Directions for this task. Reproduce word for word the part of the JsonApiDotNetCore middleware thread that begins at the words "Hello @bkoelman,thanks for" and stops after "order there too.".

Hello @bkoelman,thanks for your answer. I just updated my message so you can check the program.cs including the JsonApiDotNetCore usage.
Thanks. Can you try moving UseJsonApi directly below UseRouting to see if that helps? Otherwise, build against the source and add breakpoints in JsonApiMiddleware and QueryStringReader, along with your authentication handler. It may be the case that the authentication middleware terminates the pipeline instead of delegating to the next handler (ours). Query string parsing is wired up at https://github.com/json-api-dotnet/JsonApiDotNetCore/blob/master/src/JsonApiDotNetCore/Configuration/JsonApiApplicationBuilder.cs#L112, you may want to inspect the MVC filter order there too.
Thanks! Moving the UseJsonApi below UseRouting works.
The Program.cs now looks like:
var builder = WebApplication.CreateBuilder(args);
builder.Services.AddDbContext<DatabaseContext>(options => {
var connectionString = builder.Configuration.GetConnectionString("Database");
options.UseSqlServer(connectionString);
#if DEBUG
options.UseLoggerFactory(LoggerFactory.Create(builder => builder.AddConsole()));
options.EnableSensitiveDataLogging();
options.EnableDetailedErrors();
#endif
});
builder.Services.AddAuthentication(JwtBearerDefaults.AuthenticationScheme).AddScheme<AuthenticationSchemeOptions, CustomAuthenticationHandler>(JwtBearerDefaults.AuthenticationScheme, (o) => { });
builder.Services.AddAuthorization();
builder.Services.AddScoped<CustomAuthenticationFunctionHandler>();
builder.Services.AddJsonApi<myManitouDatabaseContext>(options => {
options.DefaultPageSize = new(10);
options.MaximumPageSize = new(1000);
options.IncludeTotalResourceCount = true;
options.ResourceLinks = LinkTypes.Pagination | LinkTypes.Self;
options.IncludeRequestBodyInErrors = true;
options.SerializerOptions.WriteIndented = true;
options.UseRelativeLinks = true;
}, discovery => discovery.AddCurrentAssembly());
app.UseRouting();
app.UseJsonApi();
app.UseAuthentication();
app.UseAuthorization();
app.MapControllers();
app.Run();I will close the issue.
Great to hear you’re unblocked. However it seems wrong that your auth implementation terminates the middleware pipeline prematurely. You may run into more oddities because of that.
It's all thanks to you. To avoid any oddities what should I do?
Well, the middleware execution order is pretty critical to any app. What you have right now is that JSON:API requests execute before users are authorized. So familiarize yourself with the basic concepts by reading the ASP.NET docs on the middleware pipeline, filters and auth, and debug to understand what is going on. I don't know know where you got your idea for this custom code, but it probably needs to be handled in a different way.

Records supplied.
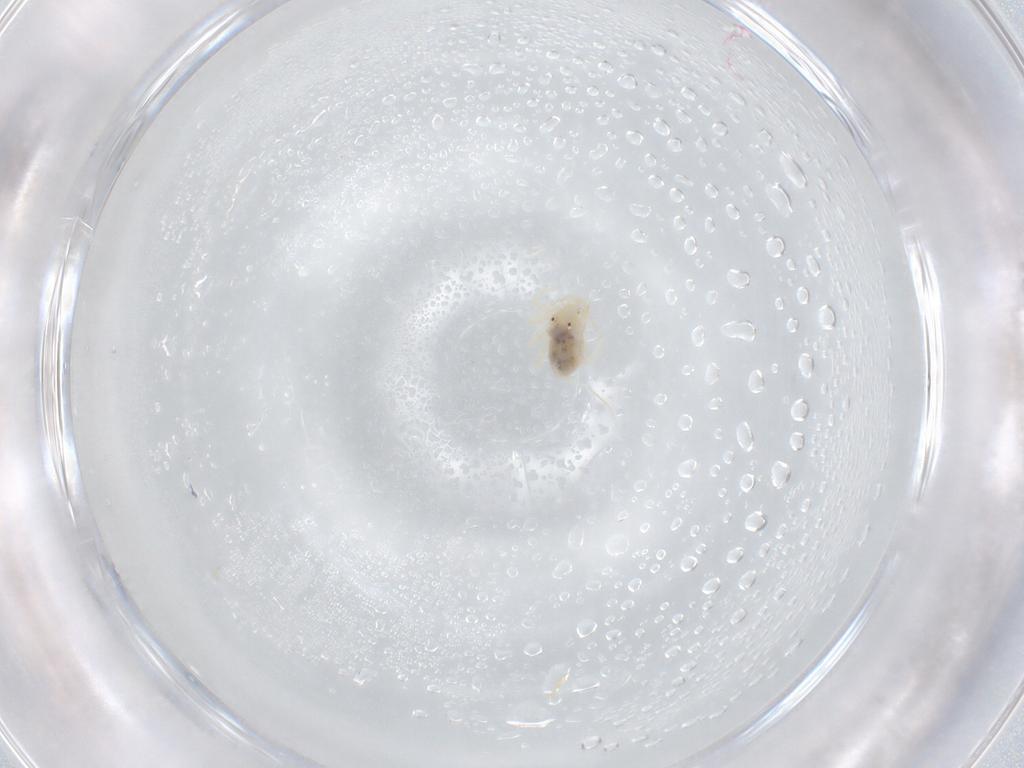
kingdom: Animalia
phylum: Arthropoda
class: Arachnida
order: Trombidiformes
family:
--
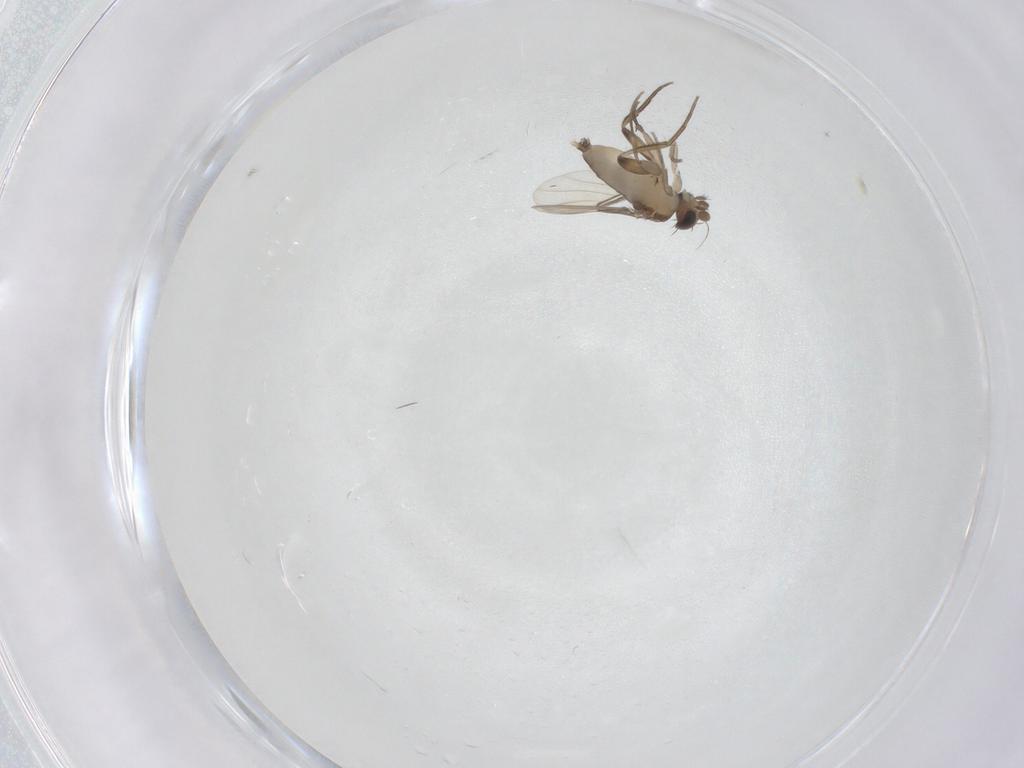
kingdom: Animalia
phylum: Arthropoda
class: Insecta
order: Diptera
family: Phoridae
---
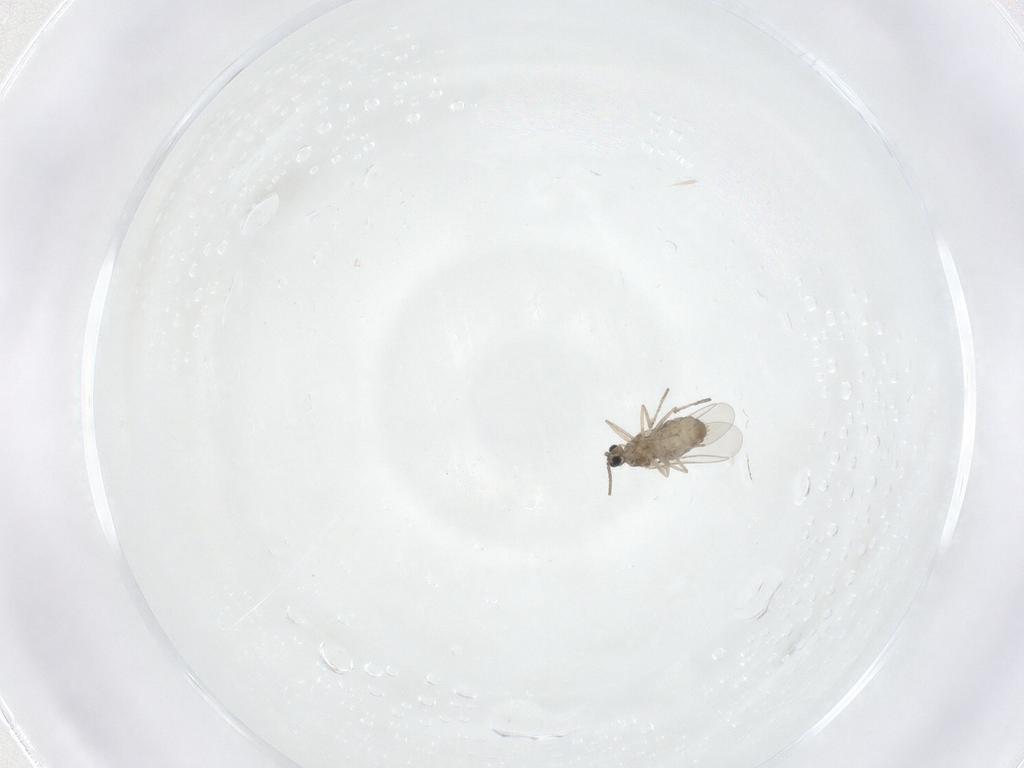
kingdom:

Task output.
Hello @bkoelman,thanks for your answer. I just updated my message so you can check the program.cs including the JsonApiDotNetCore usage.
Thanks. Can you try moving UseJsonApi directly below UseRouting to see if that helps? Otherwise, build against the source and add breakpoints in JsonApiMiddleware and QueryStringReader, along with your authentication handler. It may be the case that the authentication middleware terminates the pipeline instead of delegating to the next handler (ours). Query string parsing is wired up at https://github.com/json-api-dotnet/JsonApiDotNetCore/blob/master/src/JsonApiDotNetCore/Configuration/JsonApiApplicationBuilder.cs#L112, you may want to inspect the MVC filter order there too.